Required work ->
Pick out and copy every line in the records that contains the word "because". Case counts.

Records supplied ->
######

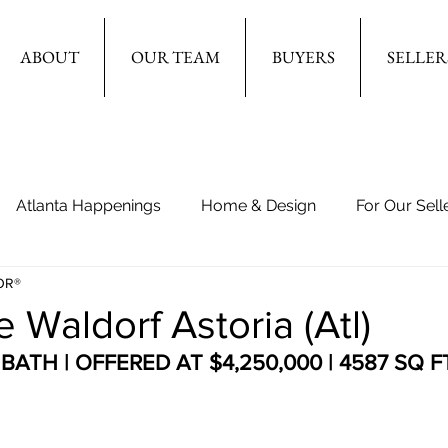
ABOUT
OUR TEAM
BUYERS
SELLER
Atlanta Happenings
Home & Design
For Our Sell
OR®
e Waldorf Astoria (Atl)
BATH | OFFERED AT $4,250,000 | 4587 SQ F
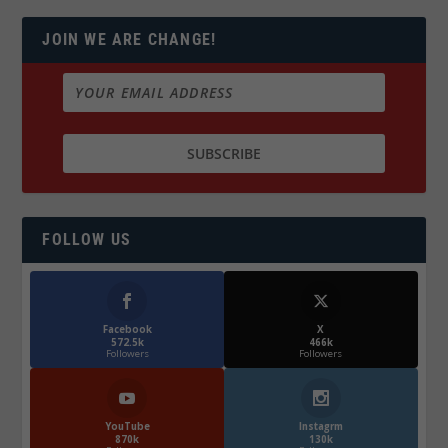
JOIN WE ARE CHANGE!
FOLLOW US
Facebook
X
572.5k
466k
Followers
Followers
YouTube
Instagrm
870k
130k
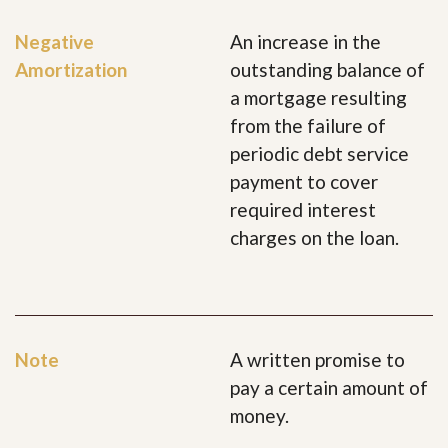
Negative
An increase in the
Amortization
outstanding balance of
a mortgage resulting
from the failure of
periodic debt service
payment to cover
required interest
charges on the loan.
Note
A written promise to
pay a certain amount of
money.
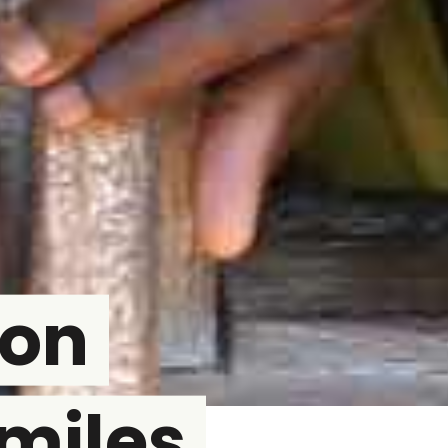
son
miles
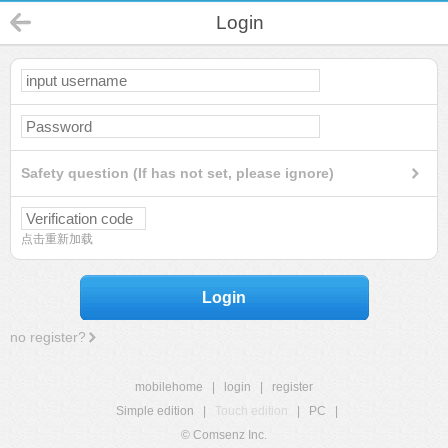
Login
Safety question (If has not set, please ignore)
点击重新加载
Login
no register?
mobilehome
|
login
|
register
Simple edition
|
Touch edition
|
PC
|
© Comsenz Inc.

######

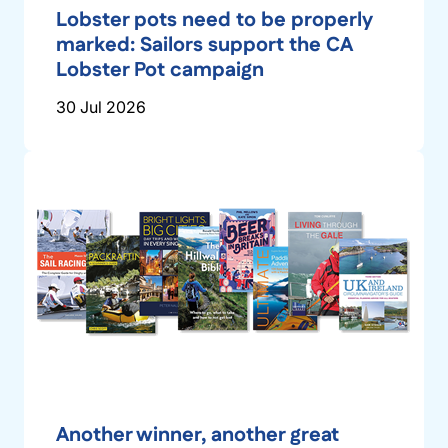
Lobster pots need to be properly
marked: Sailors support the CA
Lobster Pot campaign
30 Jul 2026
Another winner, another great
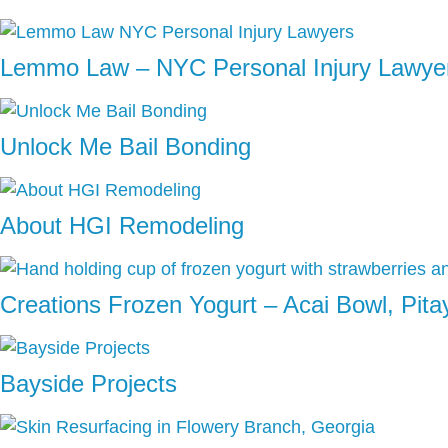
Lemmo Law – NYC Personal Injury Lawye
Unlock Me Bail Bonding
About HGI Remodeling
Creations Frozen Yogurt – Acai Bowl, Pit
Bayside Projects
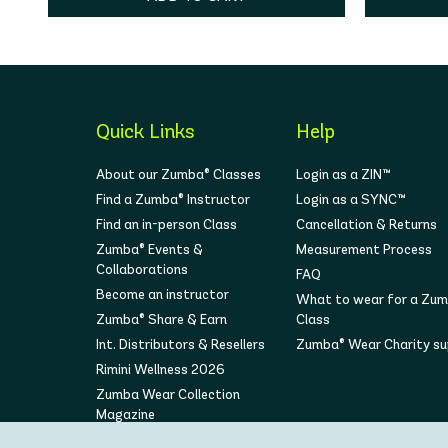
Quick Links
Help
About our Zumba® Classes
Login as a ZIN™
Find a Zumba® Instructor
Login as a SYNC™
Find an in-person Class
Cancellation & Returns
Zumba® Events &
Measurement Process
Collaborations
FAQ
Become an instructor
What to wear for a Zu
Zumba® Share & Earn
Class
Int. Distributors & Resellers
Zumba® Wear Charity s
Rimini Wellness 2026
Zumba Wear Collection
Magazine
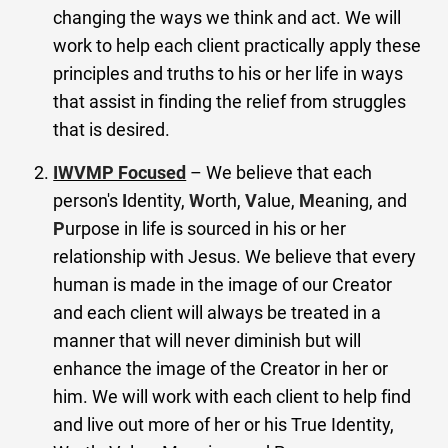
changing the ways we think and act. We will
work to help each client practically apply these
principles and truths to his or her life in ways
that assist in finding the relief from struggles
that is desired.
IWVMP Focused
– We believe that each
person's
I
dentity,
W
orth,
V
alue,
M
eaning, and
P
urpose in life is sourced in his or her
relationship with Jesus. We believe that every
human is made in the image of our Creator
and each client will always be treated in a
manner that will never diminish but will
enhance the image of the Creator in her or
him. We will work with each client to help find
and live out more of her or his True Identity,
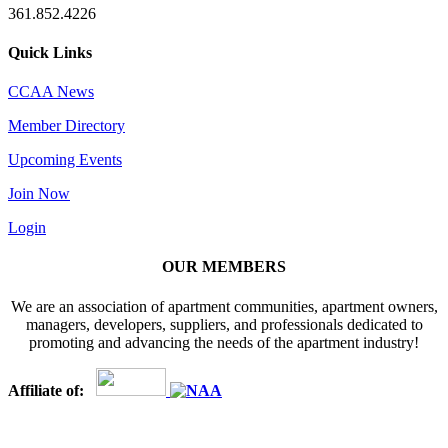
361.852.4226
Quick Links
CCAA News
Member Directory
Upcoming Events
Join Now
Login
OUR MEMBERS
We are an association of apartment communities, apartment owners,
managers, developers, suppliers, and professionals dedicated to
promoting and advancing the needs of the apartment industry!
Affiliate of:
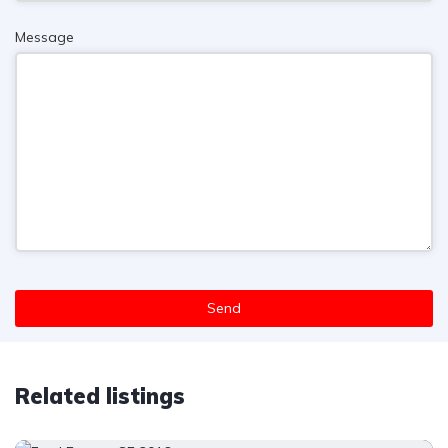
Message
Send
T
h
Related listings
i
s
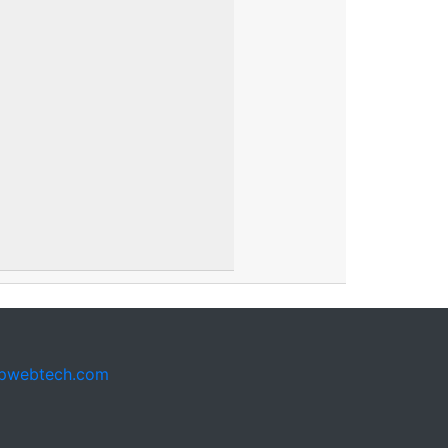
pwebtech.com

######

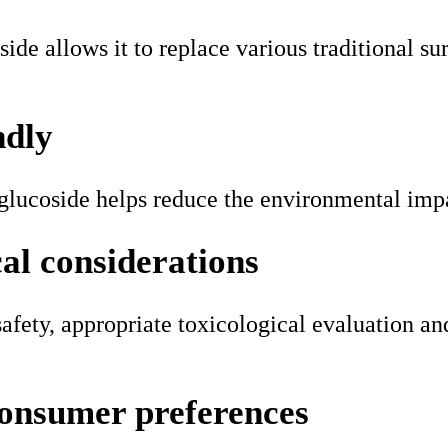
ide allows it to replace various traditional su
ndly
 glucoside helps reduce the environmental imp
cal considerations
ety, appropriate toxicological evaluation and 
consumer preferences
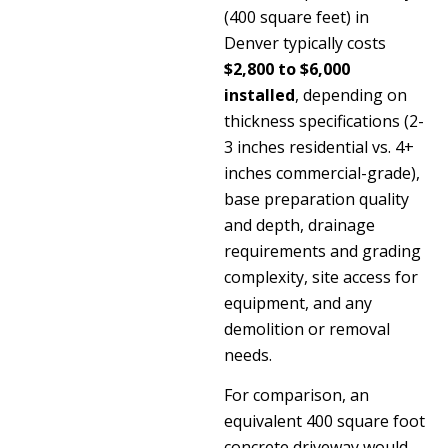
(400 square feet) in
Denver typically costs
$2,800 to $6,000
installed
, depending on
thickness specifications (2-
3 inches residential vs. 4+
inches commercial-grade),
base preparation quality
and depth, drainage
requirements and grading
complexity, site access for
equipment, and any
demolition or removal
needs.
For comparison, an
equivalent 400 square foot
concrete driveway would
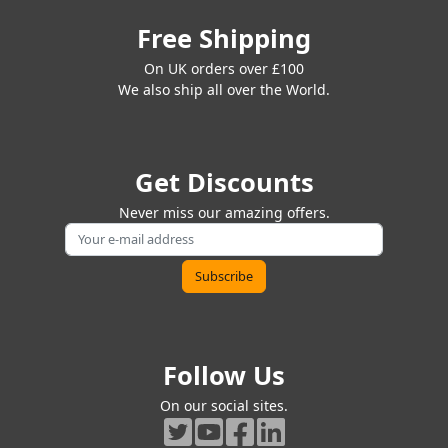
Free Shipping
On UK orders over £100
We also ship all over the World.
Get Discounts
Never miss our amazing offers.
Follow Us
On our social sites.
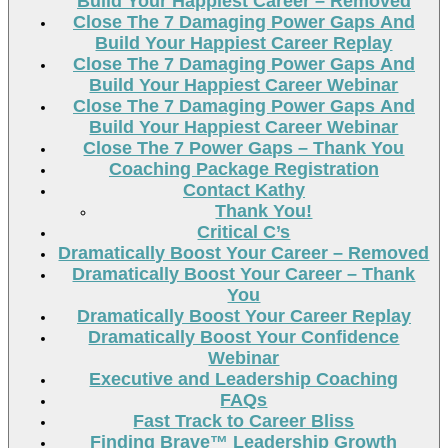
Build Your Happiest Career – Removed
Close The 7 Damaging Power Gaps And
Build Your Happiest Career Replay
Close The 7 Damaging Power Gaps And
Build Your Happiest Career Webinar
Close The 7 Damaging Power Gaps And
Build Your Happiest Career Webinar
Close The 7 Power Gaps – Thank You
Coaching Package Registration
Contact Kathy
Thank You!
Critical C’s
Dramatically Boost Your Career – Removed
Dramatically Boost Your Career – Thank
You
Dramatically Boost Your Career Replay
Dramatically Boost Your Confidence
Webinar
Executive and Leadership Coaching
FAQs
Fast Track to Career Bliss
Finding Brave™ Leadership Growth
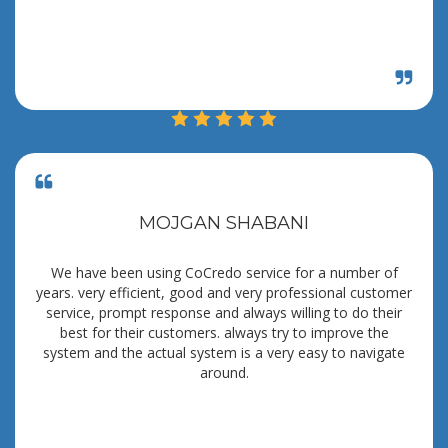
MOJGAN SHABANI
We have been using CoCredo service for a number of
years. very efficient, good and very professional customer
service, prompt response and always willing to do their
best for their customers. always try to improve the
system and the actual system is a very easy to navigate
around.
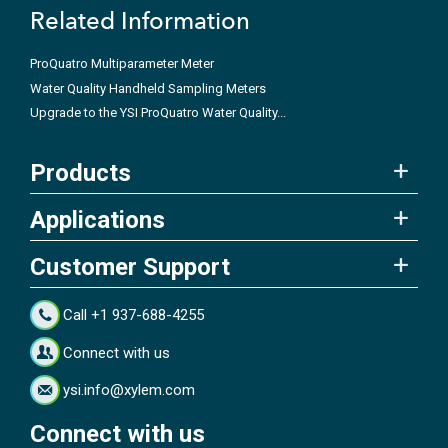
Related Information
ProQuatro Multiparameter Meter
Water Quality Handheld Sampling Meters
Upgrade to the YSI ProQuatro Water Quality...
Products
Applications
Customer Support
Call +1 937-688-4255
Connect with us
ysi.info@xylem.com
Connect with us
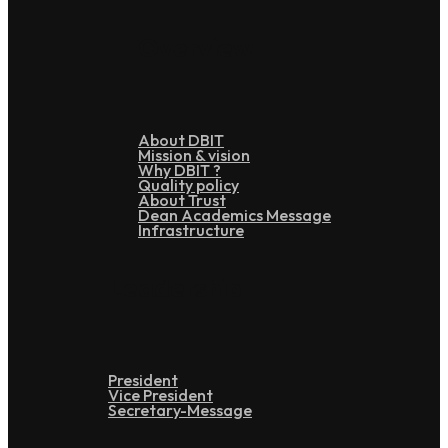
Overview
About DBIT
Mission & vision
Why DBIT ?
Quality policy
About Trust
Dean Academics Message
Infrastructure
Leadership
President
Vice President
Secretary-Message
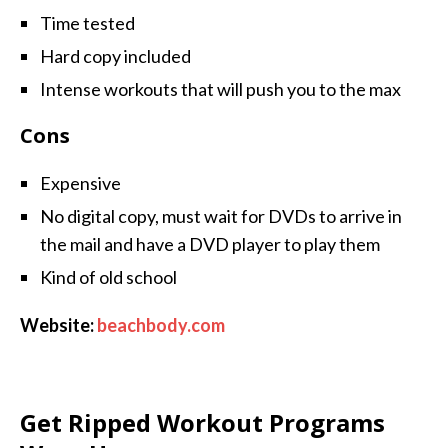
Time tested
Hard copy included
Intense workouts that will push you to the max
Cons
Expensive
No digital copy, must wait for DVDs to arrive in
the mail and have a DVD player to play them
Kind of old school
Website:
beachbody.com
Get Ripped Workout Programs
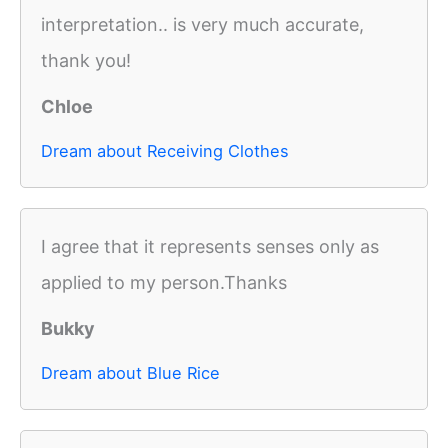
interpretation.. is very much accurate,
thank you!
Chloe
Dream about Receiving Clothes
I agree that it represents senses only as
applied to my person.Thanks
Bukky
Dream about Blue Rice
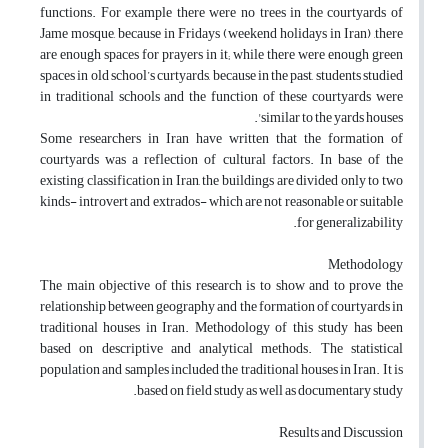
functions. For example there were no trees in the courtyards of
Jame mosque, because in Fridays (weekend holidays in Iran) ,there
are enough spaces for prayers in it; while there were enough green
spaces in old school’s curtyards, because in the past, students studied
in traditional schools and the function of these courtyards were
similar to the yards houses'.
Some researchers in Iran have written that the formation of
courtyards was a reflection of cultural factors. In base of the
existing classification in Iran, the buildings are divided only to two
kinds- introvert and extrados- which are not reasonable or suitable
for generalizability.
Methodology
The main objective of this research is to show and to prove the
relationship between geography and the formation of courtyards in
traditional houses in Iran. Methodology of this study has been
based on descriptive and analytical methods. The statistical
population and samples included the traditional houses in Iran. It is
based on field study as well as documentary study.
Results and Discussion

######

Result of this task ->
Jame mosque, because in Fridays (weekend holidays in Iran) ,there
spaces in old school’s curtyards, because in the past, students studied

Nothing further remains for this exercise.